Wen (文) et Wu (武). Deux petits mots en apparence anodins qui se révèlent indispensables pour tout historien du fait guerrier ou passionné d’histoire militaire. En effet, ils traduisent deux concepts sur lesquels s’est bâtie, en partie, l’œuvre de Sun Tzu. Examinons ensemble leur signification et leur importance.
La philosophie et la culture chinoises pensent la société comme une alternance de deux états naturels : Wen, le culturel, et Wu, le martial. Tandis que le premier représente un état idéal de paix et d’harmonie à maintenir, le second serait une déviance inévitable, un bouleversement de l’ordre normal des choses. La guerre – manifestation à l’échelle étatique des conflits selon Sun Tzu – est alors considérée comme un phénomène limité dans le temps que chacun doit endurer pour que le monde puisse retrouver son harmonie et sa prospérité. Une période Wu succède à une période Wen et ainsi de suite.
Cette compréhension du monde semble avoir eu une influence majeure sur L’Art de la guerre et pourrait expliquer l’insistance de Sun Tzu sur la nécessité de mener des campagnes militaires courtes et brèves. Son œuvre témoigne, par conséquent, d’une époque et d’une philosophie : tout en étant une forme de transgression de la norme, la guerre doit néanmoins être affrontée sans détour et être solutionnée de manière pratique.
Sun Tzu n’est pas le seul à s’emparer de ces deux notions. Confucius démontre également leur importance conceptuelle dans ses écrits : à travers la musique de cour, il célèbre la valeur supérieure du civil sur le militaire. Pour lui, la forme de musique la plus noble est le Chao jouée à la cour du mythique empereur Chun, connu pour un règne de paix et d’harmonie.
En revanche, il n’accorde pas la même valeur à la musique Wu, jouée sous le règne du premier roi de la dynastie Tcheou, rendu célèbre pour ses conquêtes ou sa pratique de la puissance militaire. Dans les Analectes (3, 25), il écrit que « le Chao est à la fois parfaitement beau et parfaitement bon. Le Wu est parfaitement beau, mais il n’est pas parfaitement bon ». Confucius distingue alors la musique qui chante le culturel, belle, bonne, noble et vertueuse ; et celle qui glorifie le martial, également belle, mais dépourvue de vertu. Toutes deux sont parfaites, mais l’essence de leur perfection n’est pas identique.

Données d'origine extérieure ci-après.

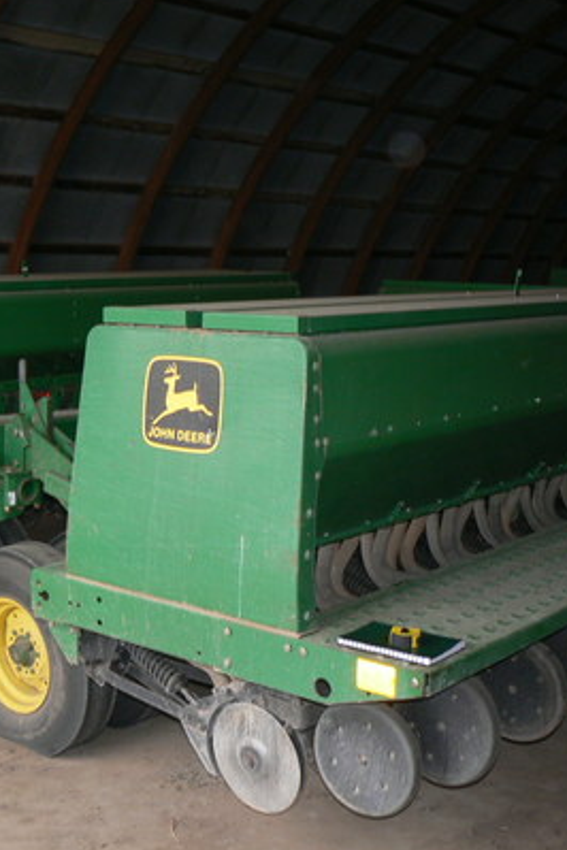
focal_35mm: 51
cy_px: 422
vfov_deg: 38.9
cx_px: 256
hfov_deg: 26.5
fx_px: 1205
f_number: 2.8
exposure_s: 1/30
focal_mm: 6
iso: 100
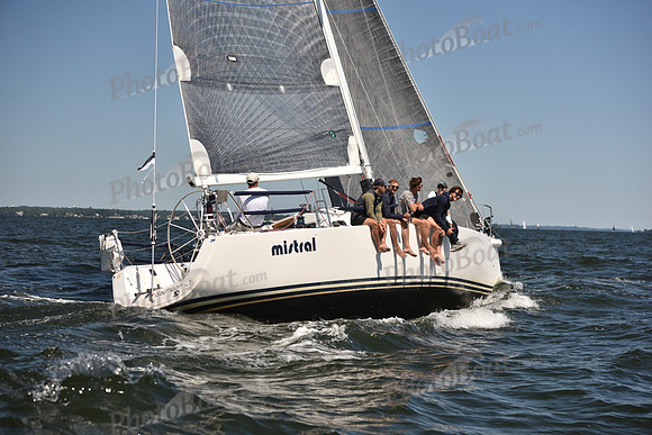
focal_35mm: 70
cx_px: 326
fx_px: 1268
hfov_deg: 28.8
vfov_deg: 19.5
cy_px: 218
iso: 250
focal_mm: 70
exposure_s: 1/1600
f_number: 4.5
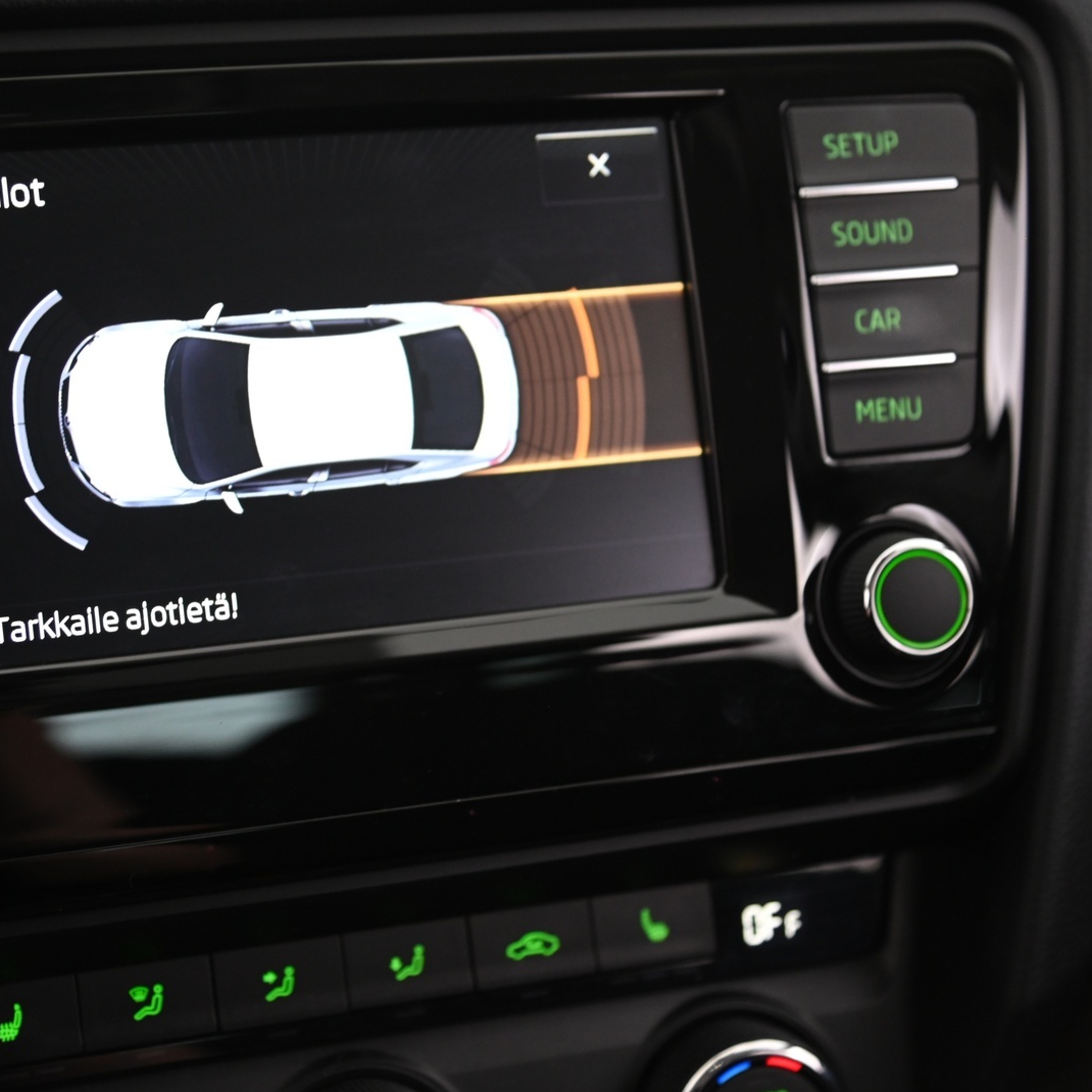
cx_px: 318
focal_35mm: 67
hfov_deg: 25.5
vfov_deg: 25.7
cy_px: 544
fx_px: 2391
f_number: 4
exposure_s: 1/15
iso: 2000
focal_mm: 52
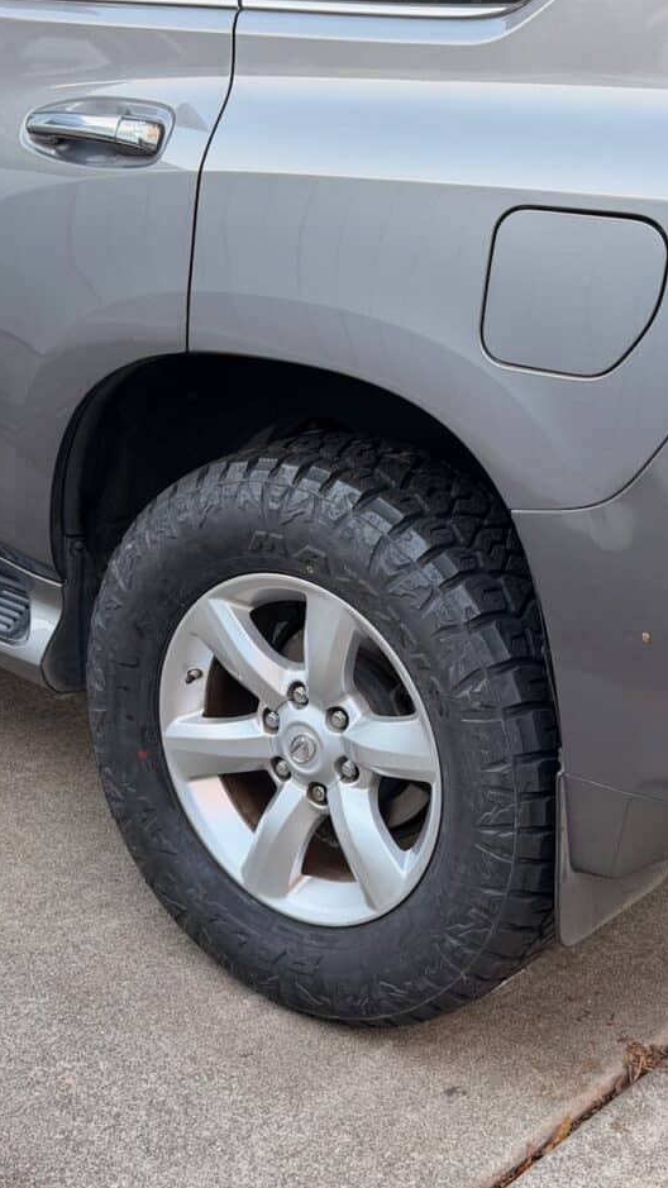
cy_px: 610
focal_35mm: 57
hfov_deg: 21.1
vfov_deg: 36.6
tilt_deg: -21.7
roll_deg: -2.8
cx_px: 380
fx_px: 1795
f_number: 1.78
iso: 100
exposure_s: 1/78
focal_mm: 6.76
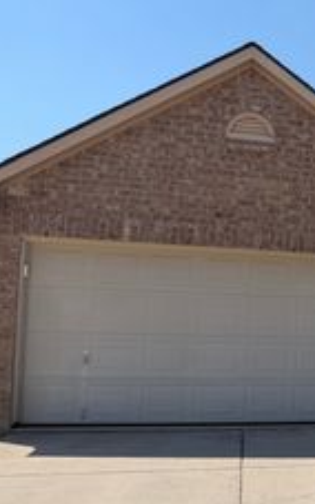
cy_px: 305
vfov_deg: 36.1
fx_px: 769
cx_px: 477
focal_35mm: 56
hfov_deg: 19.9
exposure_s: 1/4673
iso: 80
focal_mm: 6.76
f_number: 1.78
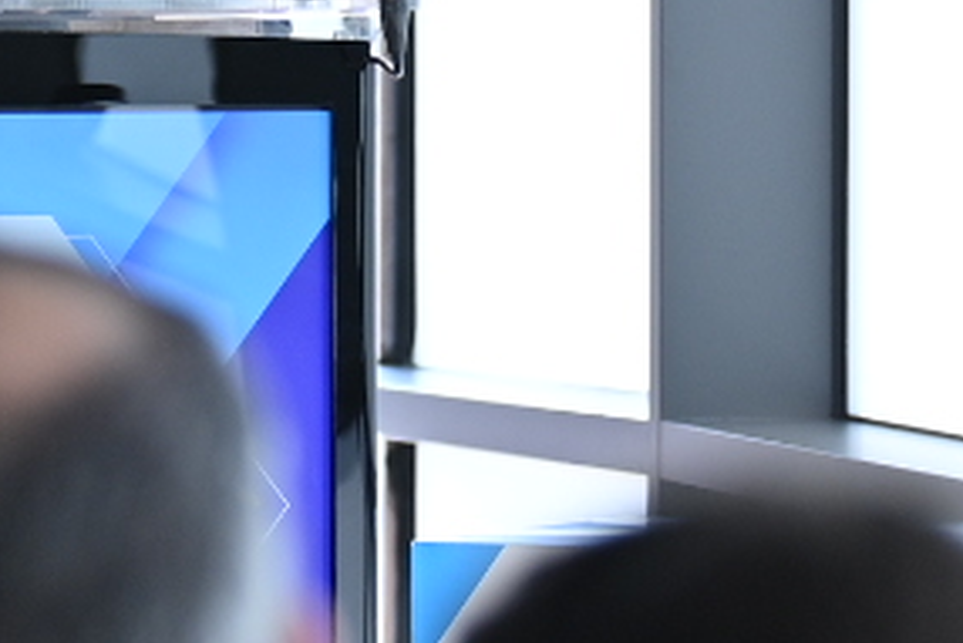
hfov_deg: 5.3
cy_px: 205
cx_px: -57
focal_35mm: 391
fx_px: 10464
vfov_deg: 3.5
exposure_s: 1/250
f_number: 2.5
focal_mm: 69
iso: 250
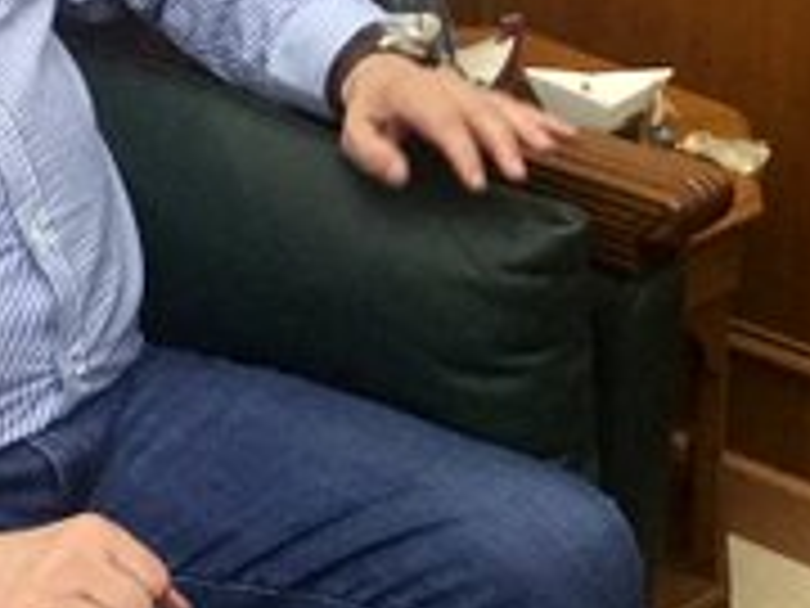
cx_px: 747
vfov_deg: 11.9
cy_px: 45
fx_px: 2902
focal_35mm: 124
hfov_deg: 15.7
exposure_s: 1/33
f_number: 2.4
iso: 64
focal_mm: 3.3
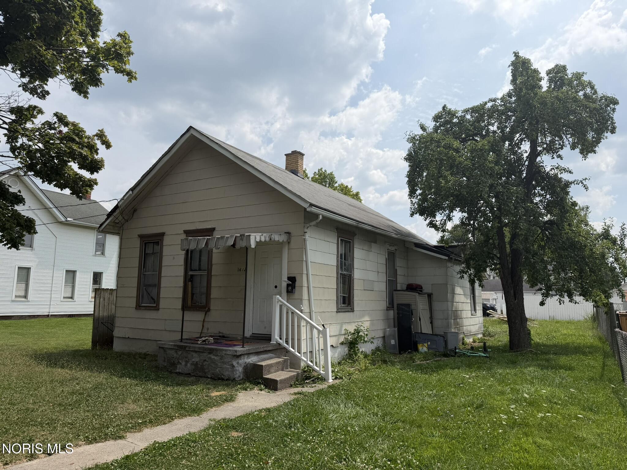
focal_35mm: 24
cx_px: 314
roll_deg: -0.8
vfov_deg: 56.8
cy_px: 235
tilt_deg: +6.8
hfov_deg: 71.6
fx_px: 435
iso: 80
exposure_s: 1/7353
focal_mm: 6.76
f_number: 1.78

Le Wen et le Wu sont ainsi deux états naturels qui imprègnent la philosophie chinoise : le « martial » succède cycliquement au « culturel ». Mais leurs valeurs et leurs vertus diffèrent : l’un est un état de culture parfaite tandis que l’autre est une distorsion de l’harmonie naturelle, à travers laquelle s’exprime parfois un idéal militaire.